あめが はれました。ジョウフクインの うらの やぶの なかに、やぶっかが わんわん なきました。月が でると ぬれた たけの はが ひかりました。
ジョウフクインの うらの やぶの なかに たぬきが すんで いました。このあいだ うまれて まだ おちちに ばっかり くっついて いる こどもの たぬきと いっしょに、えにしだの 木の ねもとの あなの なかに すんで いました。
おかあさんだぬきは こんや こどもの たぬきに、ばける ことを おしえようと おもって、あなの そとへ でて きました。えにしだの はなが、さっきの あめで おとされて そのへんに ちらかって いるのが、月あかりで みえました。
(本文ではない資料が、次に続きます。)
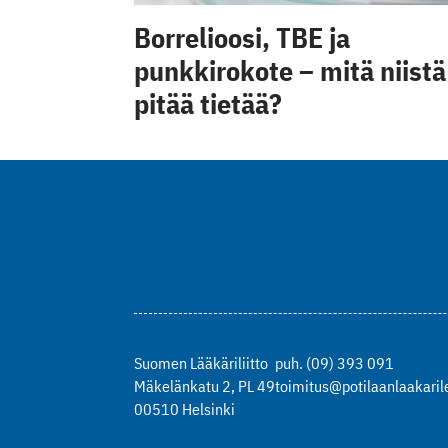
Borrelioosi, TBE ja
punkkirokote – mitä niistä
pitää tietää?
Suomen Lääkäriliitto
puh. (09) 393 091
Mäkelänkatu 2, PL 49
toimitus@potilaanlaakarile
00510 Helsinki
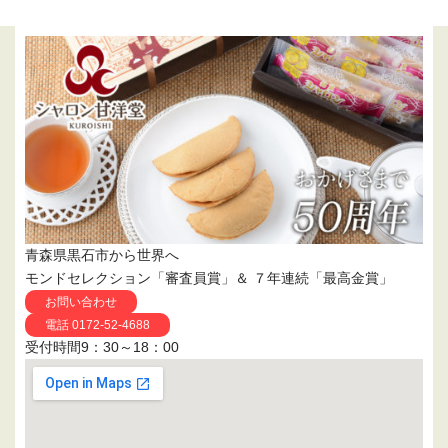
青森県黒石市から世界へ
モンドセレクション「審査員賞」＆ ７年連続「最高金賞」
お問い合わせ
電話 0172-52-4688
受付時間9：30～18：00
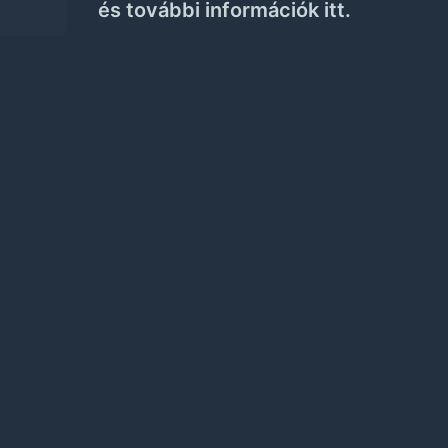
és további információk itt.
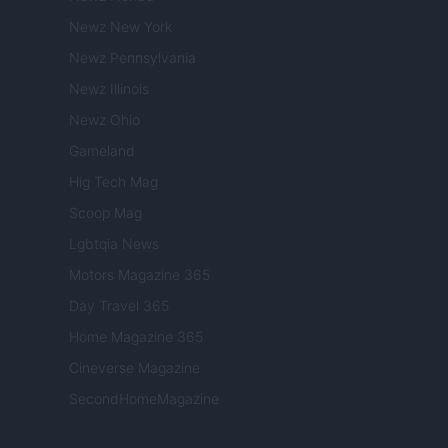
Newz New York
Newz Pennsylvania
Newz Illinois
Newz Ohio
Gameland
Hig Tech Mag
Scoop Mag
Lgbtqia News
Motors Magazine 365
Day Travel 365
Home Magazine 365
Cineverse Magazine
SecondHomeMagazine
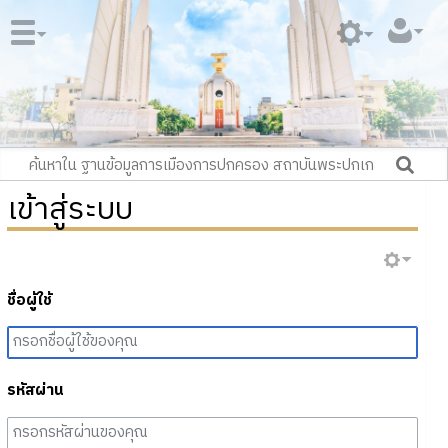
เข้าสู่ระบบ
ชื่อผู้ใช้
รหัสผ่าน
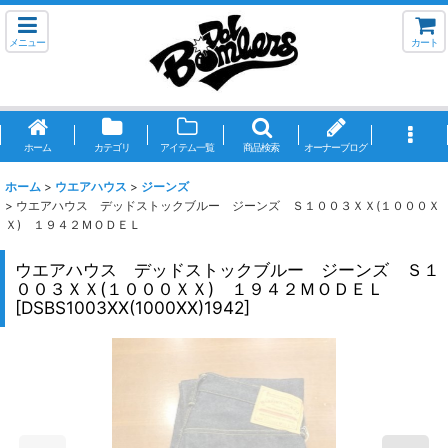
メニュー
カート
ホーム
カテゴリ
アイテム一覧
商品検索
オーナーブログ
ホーム
>
ウエアハウス
>
ジーンズ
>
ウエアハウス デッドストックブルー ジーンズ Ｓ１００３ＸＸ(１０００Ｘ
Ｘ) １９４２ＭＯＤＥＬ
ウエアハウス デッドストックブルー ジーンズ Ｓ１
００３ＸＸ(１０００ＸＸ) １９４２ＭＯＤＥＬ
[
DSBS1003XX(1000XX)1942
]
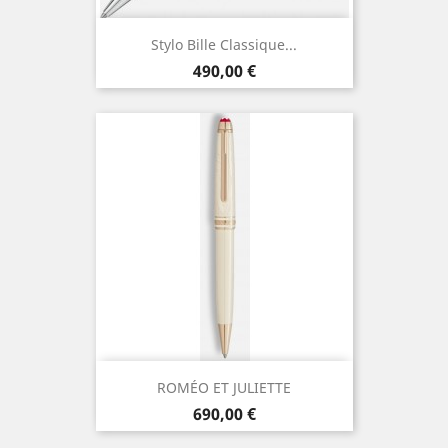
Stylo Bille Classique...
Prix
490,00 €
ROMÉO ET JULIETTE
Prix
690,00 €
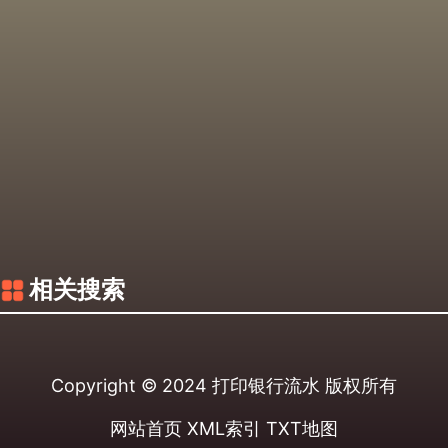
相关搜索
Copyright © 2024
打印银行流水
版权所有
网站首页
XML索引
TXT地图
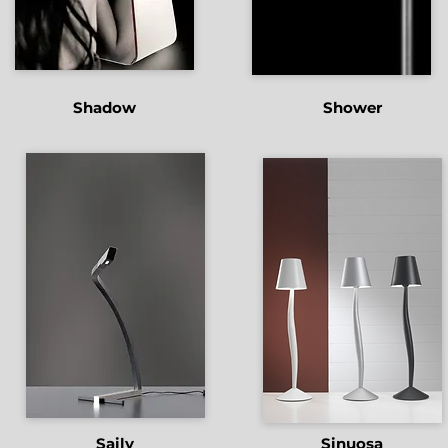
Shadow
Shower
Saily
Sinuosa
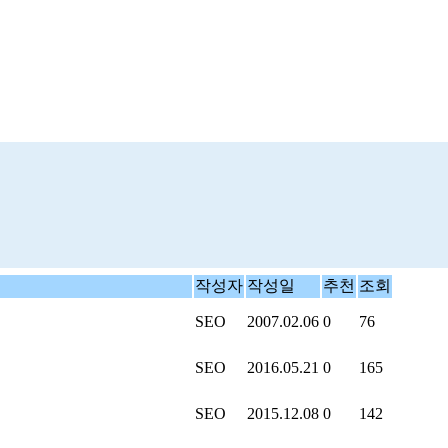
작성자
작성일
추천
조회
SEO
2007.02.06
0
76
SEO
2016.05.21
0
165
SEO
2015.12.08
0
142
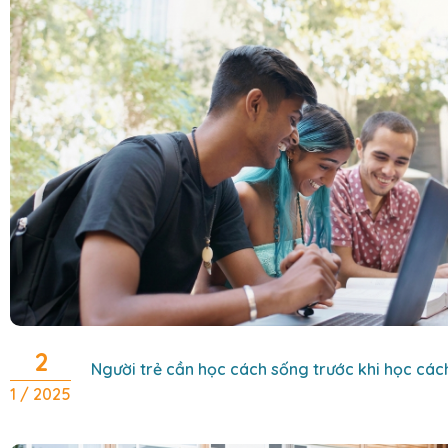
2
Người trẻ cần học cách sống trước khi học các
1 / 2025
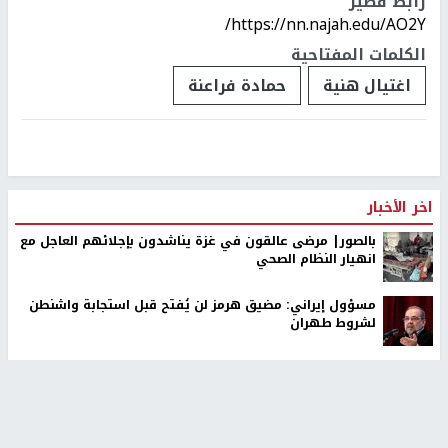
رابط قصير
https://nn.najah.edu/AO2Y/
الكلمات المفتاحية
اغتيال هنية
حمادة فراعنة
اخر الأخبار
بالصور| مرضى عالقون في غزة يناشدون بإجلائهم العاجل مع
انهيار النظام الصحي
مسؤول إيراني: مضيق هرمز لن يُفتح قبل استجابة واشنطن
لشروط طهران
مستوطنون يهاجمون المواطنين قرب مسجد في إذنا وقوات
الاحتلال تعتقل 7 مواطنين
قائد «سنتكوم» يصل إسرائيل لبحث تطورات غزة والتنسيق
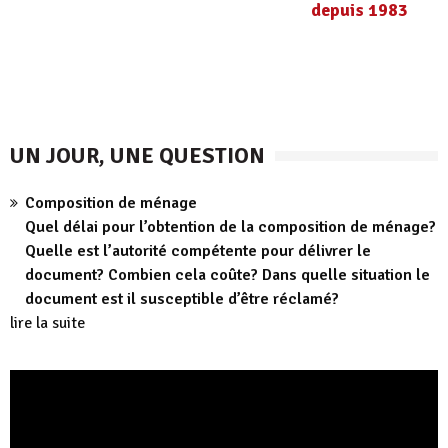
depuis 1983
UN JOUR, UNE QUESTION
Composition de ménage
Quel délai pour l’obtention de la composition de ménage?
Quelle est l’autorité compétente pour délivrer le
document? Combien cela coûte? Dans quelle situation le
document est il susceptible d’être réclamé?
lire la suite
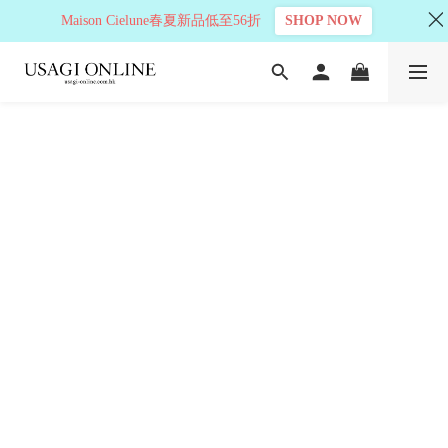
Maison Cielune春夏新品低至56折
SHOP NOW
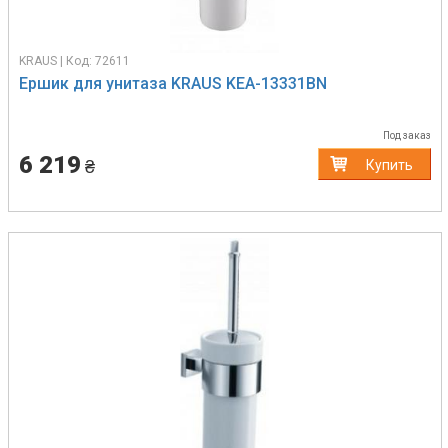
KRAUS | Код: 72611
Ершик для унитаза KRAUS KEA-13331BN
Под заказ
6 219
₴
Купить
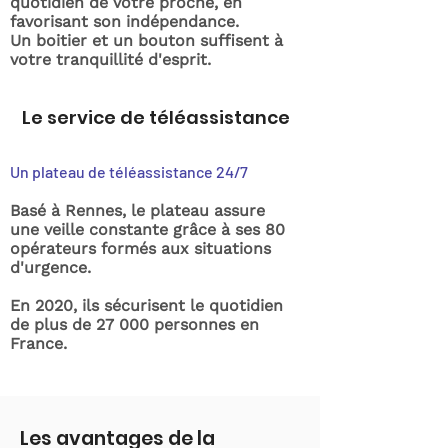
quotidien de votre proche, en
favorisant son indépendance.
Un boitier et un bouton suffisent à
votre tranquillité d'esprit.
Le service de téléassistance
Un plateau de téléassistance 24/7
Basé à Rennes, le plateau assure
une veille constante grâce à ses 80
opérateurs formés aux situations
d'urgence.
En 2020, ils sécurisent le quotidien
de plus de 27 000 personnes en
France.
Les avantages de la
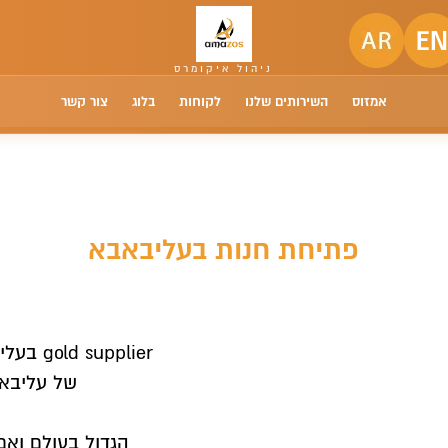
אמזוס
השירותים שלנו
לקוחות
בלוג
צור קשר
פתיחת חנות בעליבאבא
「さあ ぼうや、もう おちちから はなれなさいよ。」
こどもの たぬきは それでも おちちを すって いました。
「さあ さあ。」
おかあさんが、こどもの たぬきの おなかに 手を かけて、はなさせようと しても、こどもの たぬきの 口は おちちに ついて いました。
「いいかい ぼうや。」
「なあに。」
「ぼうや、なんに ばけたい。」
「お月さんに ばけたいの。そして おそらから みて いたいの。」
「ぼうや、おばかさんね。お月さんなんかには ばけられませんよ。」
ぼうやの たぬきは こまったような かおを しました。
「いや いや、お月さんで なけりゃ、いや。」
おかあさんだぬきは ぼうやの たぬきを だきあげて、
「こわいんだよ お月さんは。お月さんに ばけたりするとね、ほんとうの お月さんが おこって ばちを あてるのよ。それではね、かあちゃんが いま おもしろいものに ばけて あげるから まって おいでよ。」
おかあさんだぬきは、こどもの たぬきを したに、おろしました。
「さあ ぼうや。おめめを つむって いなさいよ。かあちゃんが もう いいよって いうまで。」
ぼうやの たぬきは、いわれたとおり、目を とじたけれど、りょう手で しっかり かあちゃんの 手を とらまえて いました。